**EXCERPT PROVIDED**
---+---
To perform actions associated with the set of events, the automaton
adheres to a schedule. The schedule of the set of events is
generated in real time.
[0100] At step 302, the occurrence of the events is monitored
continuously in real time. Some examples of the monitored events
occurring in real time include `3 unpainted bodies with IDs M, N
and O being processed by the weld shop`, `5 unpainted bodies with
IDs P, Q, R, S and T entering the paint shop`, and the like. In
various embodiments of the invention, monitoring in real time is
performed with the help of sensing mechanisms/sensors.
[0101] At step 304, the occurrence of each of the events at one or
more predefined instances of time is predicted. The prediction is
based on an initial state and the associated parameters of the
monitored events. The initial state of the monitored events is the
state of the events at a time before the current schedule
horizon.
---+---
**WHAT TO PRODUCE**
Please retype the scheduling excerpt above in full, word for word. These rows have no connection to the scheduling excerpt.

[Dataset records]
---+---
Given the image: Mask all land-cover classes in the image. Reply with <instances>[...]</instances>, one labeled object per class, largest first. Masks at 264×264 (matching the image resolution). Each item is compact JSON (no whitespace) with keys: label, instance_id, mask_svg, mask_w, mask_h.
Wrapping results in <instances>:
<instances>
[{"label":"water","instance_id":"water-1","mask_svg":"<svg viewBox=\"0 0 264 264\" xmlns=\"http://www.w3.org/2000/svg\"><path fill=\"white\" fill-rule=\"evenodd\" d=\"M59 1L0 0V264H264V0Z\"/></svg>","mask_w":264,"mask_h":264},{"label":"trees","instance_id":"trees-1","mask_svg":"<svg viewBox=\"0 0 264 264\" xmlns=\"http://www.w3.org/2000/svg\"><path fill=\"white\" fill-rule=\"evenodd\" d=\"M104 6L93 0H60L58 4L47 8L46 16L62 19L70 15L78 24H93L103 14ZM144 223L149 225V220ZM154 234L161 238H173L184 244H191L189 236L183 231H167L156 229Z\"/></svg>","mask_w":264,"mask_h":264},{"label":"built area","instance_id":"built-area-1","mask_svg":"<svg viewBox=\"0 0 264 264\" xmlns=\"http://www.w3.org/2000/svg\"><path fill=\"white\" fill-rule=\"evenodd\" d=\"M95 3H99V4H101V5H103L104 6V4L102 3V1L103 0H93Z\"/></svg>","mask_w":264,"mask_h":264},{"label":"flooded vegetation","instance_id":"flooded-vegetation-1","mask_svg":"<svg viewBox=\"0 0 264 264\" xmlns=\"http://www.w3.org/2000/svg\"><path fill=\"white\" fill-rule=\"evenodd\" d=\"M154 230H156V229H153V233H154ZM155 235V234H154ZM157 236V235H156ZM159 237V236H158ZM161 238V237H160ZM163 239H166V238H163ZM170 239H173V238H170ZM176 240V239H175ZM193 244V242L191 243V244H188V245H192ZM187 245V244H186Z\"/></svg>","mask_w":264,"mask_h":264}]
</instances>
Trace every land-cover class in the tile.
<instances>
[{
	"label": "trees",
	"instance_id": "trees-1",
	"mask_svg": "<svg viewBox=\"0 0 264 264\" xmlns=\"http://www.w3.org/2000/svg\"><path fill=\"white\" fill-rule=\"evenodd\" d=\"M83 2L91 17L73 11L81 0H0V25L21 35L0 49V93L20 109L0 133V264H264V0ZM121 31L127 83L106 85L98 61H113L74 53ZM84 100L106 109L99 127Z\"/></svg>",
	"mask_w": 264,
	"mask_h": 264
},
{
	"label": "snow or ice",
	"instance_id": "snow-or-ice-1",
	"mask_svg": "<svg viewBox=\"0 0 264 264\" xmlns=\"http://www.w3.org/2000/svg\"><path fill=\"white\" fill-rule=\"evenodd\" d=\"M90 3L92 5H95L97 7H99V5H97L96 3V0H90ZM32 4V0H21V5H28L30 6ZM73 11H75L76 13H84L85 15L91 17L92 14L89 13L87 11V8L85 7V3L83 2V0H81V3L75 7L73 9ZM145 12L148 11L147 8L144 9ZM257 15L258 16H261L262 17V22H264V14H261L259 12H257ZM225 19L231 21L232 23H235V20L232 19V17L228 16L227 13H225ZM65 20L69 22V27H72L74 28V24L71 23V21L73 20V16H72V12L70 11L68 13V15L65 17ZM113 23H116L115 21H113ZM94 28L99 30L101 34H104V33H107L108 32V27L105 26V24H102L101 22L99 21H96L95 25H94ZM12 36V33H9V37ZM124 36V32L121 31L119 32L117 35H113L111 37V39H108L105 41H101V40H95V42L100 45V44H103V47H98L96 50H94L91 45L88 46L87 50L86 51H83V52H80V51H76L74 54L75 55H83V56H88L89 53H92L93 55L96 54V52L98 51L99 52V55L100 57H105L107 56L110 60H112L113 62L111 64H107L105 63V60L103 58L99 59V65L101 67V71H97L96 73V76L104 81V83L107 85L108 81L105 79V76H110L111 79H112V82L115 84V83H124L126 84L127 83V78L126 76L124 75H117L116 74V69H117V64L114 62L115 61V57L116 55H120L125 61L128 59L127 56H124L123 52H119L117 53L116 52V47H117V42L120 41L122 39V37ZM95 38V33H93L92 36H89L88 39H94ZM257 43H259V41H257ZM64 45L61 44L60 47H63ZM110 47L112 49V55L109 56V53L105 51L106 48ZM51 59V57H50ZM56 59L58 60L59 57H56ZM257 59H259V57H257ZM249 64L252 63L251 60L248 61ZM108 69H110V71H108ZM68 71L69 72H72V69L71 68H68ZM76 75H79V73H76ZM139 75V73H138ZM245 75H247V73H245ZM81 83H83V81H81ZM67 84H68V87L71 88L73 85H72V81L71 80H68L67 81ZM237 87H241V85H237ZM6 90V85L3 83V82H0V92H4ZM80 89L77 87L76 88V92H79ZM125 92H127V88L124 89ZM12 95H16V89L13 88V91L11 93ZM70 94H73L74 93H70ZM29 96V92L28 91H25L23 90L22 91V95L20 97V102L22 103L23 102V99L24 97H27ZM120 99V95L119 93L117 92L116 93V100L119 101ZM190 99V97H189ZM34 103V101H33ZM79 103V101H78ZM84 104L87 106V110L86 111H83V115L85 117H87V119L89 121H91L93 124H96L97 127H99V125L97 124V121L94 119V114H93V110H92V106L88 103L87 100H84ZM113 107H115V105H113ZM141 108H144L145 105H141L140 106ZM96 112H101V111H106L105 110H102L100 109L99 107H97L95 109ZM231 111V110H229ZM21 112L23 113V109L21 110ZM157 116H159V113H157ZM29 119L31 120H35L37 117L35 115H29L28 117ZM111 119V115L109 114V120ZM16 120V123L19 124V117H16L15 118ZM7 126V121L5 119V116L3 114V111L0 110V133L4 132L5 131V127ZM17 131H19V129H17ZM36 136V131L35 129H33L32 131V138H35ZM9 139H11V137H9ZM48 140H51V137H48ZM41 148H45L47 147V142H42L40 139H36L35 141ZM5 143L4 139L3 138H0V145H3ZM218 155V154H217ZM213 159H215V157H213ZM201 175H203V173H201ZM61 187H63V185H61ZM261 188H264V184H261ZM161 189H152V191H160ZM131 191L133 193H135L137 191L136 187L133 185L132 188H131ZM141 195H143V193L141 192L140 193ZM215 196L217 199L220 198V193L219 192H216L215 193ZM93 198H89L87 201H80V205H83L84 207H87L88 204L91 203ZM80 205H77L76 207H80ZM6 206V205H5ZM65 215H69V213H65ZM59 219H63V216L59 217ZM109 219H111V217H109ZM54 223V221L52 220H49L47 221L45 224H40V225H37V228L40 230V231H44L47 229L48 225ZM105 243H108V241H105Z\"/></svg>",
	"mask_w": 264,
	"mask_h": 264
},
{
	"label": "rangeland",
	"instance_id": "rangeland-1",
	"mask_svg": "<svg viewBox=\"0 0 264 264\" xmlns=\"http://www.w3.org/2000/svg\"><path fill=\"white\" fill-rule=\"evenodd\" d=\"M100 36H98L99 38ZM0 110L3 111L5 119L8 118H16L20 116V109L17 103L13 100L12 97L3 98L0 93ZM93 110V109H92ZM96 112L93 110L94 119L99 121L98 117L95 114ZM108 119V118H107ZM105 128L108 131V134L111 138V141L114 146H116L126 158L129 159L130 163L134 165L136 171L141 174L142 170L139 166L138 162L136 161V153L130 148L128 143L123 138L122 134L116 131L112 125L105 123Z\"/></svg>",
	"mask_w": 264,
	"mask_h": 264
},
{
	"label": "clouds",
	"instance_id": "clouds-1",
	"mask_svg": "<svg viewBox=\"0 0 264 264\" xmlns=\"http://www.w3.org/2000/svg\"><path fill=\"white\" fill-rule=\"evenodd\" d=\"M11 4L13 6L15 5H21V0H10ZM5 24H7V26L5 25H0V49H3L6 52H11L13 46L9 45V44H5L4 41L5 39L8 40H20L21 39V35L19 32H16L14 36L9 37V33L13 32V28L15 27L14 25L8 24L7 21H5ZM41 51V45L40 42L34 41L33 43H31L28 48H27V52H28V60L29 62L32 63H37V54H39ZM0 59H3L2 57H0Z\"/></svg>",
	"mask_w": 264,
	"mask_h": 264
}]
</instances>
---+---
**CORRECT RESPONSE**
To perform actions associated with the set of events, the automaton
adheres to a schedule. The schedule of the set of events is
generated in real time.
[0100] At step 302, the occurrence of the events is monitored
continuously in real time. Some examples of the monitored events
occurring in real time include `3 unpainted bodies with IDs M, N
and O being processed by the weld shop`, `5 unpainted bodies with
IDs P, Q, R, S and T entering the paint shop`, and the like. In
various embodiments of the invention, monitoring in real time is
performed with the help of sensing mechanisms/sensors.
[0101] At step 304, the occurrence of each of the events at one or
more predefined instances of time is predicted. The prediction is
based on an initial state and the associated parameters of the
monitored events. The initial state of the monitored events is the
state of the events at a time before the current schedule
horizon.